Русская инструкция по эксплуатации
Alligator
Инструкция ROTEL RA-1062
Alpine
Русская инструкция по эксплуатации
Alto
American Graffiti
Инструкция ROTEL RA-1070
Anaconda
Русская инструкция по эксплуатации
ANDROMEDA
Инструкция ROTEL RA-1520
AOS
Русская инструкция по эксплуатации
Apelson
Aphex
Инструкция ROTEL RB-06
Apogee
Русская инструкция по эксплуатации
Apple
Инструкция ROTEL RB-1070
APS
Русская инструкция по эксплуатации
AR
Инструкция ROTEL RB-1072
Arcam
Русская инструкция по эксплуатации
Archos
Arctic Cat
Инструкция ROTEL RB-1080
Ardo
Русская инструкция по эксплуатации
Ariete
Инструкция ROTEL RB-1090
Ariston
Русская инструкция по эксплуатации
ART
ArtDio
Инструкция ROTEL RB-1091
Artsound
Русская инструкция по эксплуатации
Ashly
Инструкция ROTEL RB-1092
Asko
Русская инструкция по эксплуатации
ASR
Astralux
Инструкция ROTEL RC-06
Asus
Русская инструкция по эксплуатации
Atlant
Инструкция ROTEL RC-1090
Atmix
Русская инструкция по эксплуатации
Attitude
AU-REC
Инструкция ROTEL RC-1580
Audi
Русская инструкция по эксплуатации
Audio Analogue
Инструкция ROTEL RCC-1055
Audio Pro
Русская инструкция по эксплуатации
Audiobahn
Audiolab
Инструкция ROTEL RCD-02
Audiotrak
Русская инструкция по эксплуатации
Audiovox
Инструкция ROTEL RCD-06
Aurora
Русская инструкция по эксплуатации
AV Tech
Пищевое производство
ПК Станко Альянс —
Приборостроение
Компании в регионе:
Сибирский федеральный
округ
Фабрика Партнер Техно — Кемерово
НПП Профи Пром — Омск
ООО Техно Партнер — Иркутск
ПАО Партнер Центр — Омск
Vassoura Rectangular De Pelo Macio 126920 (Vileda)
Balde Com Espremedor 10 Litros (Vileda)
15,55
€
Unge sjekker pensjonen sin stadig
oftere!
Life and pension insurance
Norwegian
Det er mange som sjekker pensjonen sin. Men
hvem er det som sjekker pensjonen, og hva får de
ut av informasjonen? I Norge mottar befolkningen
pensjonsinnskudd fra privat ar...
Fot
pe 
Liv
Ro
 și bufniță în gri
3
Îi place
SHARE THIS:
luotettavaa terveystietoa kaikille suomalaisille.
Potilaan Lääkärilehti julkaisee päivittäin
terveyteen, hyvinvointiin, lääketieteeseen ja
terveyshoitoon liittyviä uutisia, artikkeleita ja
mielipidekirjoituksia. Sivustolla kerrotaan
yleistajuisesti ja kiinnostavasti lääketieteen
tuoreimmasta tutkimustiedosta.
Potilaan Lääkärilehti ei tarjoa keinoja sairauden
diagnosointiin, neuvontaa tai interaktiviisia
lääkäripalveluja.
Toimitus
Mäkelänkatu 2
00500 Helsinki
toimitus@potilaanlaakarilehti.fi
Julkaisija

* * *

- EXERCISE OBJECTIVE:
For each line shown above, write an exact copy.

- SOLUTION FOR THIS EXERCISE:
Русская инструкция по эксплуатации
Alligator
Инструкция ROTEL RA-1062
Alpine
Русская инструкция по эксплуатации
Alto
American Graffiti
Инструкция ROTEL RA-1070
Anaconda
Русская инструкция по эксплуатации
ANDROMEDA
Инструкция ROTEL RA-1520
AOS
Русская инструкция по эксплуатации
Apelson
Aphex
Инструкция ROTEL RB-06
Apogee
Русская инструкция по эксплуатации
Apple
Инструкция ROTEL RB-1070
APS
Русская инструкция по эксплуатации
AR
Инструкция ROTEL RB-1072
Arcam
Русская инструкция по эксплуатации
Archos
Arctic Cat
Инструкция ROTEL RB-1080
Ardo
Русская инструкция по эксплуатации
Ariete
Инструкция ROTEL RB-1090
Ariston
Русская инструкция по эксплуатации
ART
ArtDio
Инструкция ROTEL RB-1091
Artsound
Русская инструкция по эксплуатации
Ashly
Инструкция ROTEL RB-1092
Asko
Русская инструкция по эксплуатации
ASR
Astralux
Инструкция ROTEL RC-06
Asus
Русская инструкция по эксплуатации
Atlant
Инструкция ROTEL RC-1090
Atmix
Русская инструкция по эксплуатации
Attitude
AU-REC
Инструкция ROTEL RC-1580
Audi
Русская инструкция по эксплуатации
Audio Analogue
Инструкция ROTEL RCC-1055
Audio Pro
Русская инструкция по эксплуатации
Audiobahn
Audiolab
Инструкция ROTEL RCD-02
Audiotrak
Русская инструкция по эксплуатации
Audiovox
Инструкция ROTEL RCD-06
Aurora
Русская инструкция по эксплуатации
AV Tech
Пищевое производство
ПК Станко Альянс —
Приборостроение
Компании в регионе:
Сибирский федеральный
округ
Фабрика Партнер Техно — Кемерово
НПП Профи Пром — Омск
ООО Техно Партнер — Иркутск
ПАО Партнер Центр — Омск
Vassoura Rectangular De Pelo Macio 126920 (Vileda)
Balde Com Espremedor 10 Litros (Vileda)
15,55
€
Unge sjekker pensjonen sin stadig
oftere!
Life and pension insurance
Norwegian
Det er mange som sjekker pensjonen sin. Men
hvem er det som sjekker pensjonen, og hva får de
ut av informasjonen? I Norge mottar befolkningen
pensjonsinnskudd fra privat ar...
Fot
pe 
Liv
Ro
 și bufniță în gri
3
Îi place
SHARE THIS:
luotettavaa terveystietoa kaikille suomalaisille.
Potilaan Lääkärilehti julkaisee päivittäin
terveyteen, hyvinvointiin, lääketieteeseen ja
terveyshoitoon liittyviä uutisia, artikkeleita ja
mielipidekirjoituksia. Sivustolla kerrotaan
yleistajuisesti ja kiinnostavasti lääketieteen
tuoreimmasta tutkimustiedosta.
Potilaan Lääkärilehti ei tarjoa keinoja sairauden
diagnosointiin, neuvontaa tai interaktiviisia
lääkäripalveluja.
Toimitus
Mäkelänkatu 2
00500 Helsinki
toimitus@potilaanlaakarilehti.fi
Julkaisija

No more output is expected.